-------- Entries shown

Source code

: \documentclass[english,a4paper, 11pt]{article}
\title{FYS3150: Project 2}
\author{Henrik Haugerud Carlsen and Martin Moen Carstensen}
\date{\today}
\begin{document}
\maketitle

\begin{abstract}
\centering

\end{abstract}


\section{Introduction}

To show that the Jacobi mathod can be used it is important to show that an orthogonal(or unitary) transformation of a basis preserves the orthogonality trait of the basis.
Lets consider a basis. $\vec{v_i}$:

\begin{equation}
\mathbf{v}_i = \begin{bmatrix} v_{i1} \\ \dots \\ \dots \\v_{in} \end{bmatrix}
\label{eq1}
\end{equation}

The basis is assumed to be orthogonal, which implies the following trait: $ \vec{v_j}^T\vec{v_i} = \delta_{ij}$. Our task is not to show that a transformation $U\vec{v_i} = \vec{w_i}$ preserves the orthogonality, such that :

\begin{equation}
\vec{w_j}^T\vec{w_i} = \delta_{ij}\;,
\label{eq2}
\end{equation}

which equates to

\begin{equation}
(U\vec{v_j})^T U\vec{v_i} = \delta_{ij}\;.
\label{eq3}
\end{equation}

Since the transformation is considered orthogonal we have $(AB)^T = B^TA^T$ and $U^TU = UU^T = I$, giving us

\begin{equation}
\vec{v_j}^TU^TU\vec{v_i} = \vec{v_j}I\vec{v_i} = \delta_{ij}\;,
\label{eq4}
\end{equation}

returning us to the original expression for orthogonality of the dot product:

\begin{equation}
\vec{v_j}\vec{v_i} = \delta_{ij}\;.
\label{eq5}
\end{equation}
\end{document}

----------------

> **Activity**: Every line of the data is to be retyped without alteration.

> **Result of this task**:
Source code

: \documentclass[english,a4paper, 11pt]{article}
\title{FYS3150: Project 2}
\author{Henrik Haugerud Carlsen and Martin Moen Carstensen}
\date{\today}
\begin{document}
\maketitle

\begin{abstract}
\centering

\end{abstract}


\section{Introduction}

To show that the Jacobi mathod can be used it is important to show that an orthogonal(or unitary) transformation of a basis preserves the orthogonality trait of the basis.
Lets consider a basis. $\vec{v_i}$:

\begin{equation}
\mathbf{v}_i = \begin{bmatrix} v_{i1} \\ \dots \\ \dots \\v_{in} \end{bmatrix}
\label{eq1}
\end{equation}

The basis is assumed to be orthogonal, which implies the following trait: $ \vec{v_j}^T\vec{v_i} = \delta_{ij}$. Our task is not to show that a transformation $U\vec{v_i} = \vec{w_i}$ preserves the orthogonality, such that :

\begin{equation}
\vec{w_j}^T\vec{w_i} = \delta_{ij}\;,
\label{eq2}
\end{equation}

which equates to

\begin{equation}
(U\vec{v_j})^T U\vec{v_i} = \delta_{ij}\;.
\label{eq3}
\end{equation}

Since the transformation is considered orthogonal we have $(AB)^T = B^TA^T$ and $U^TU = UU^T = I$, giving us

\begin{equation}
\vec{v_j}^TU^TU\vec{v_i} = \vec{v_j}I\vec{v_i} = \delta_{ij}\;,
\label{eq4}
\end{equation}

returning us to the original expression for orthogonality of the dot product:

\begin{equation}
\vec{v_j}\vec{v_i} = \delta_{ij}\;.
\label{eq5}
\end{equation}
\end{document}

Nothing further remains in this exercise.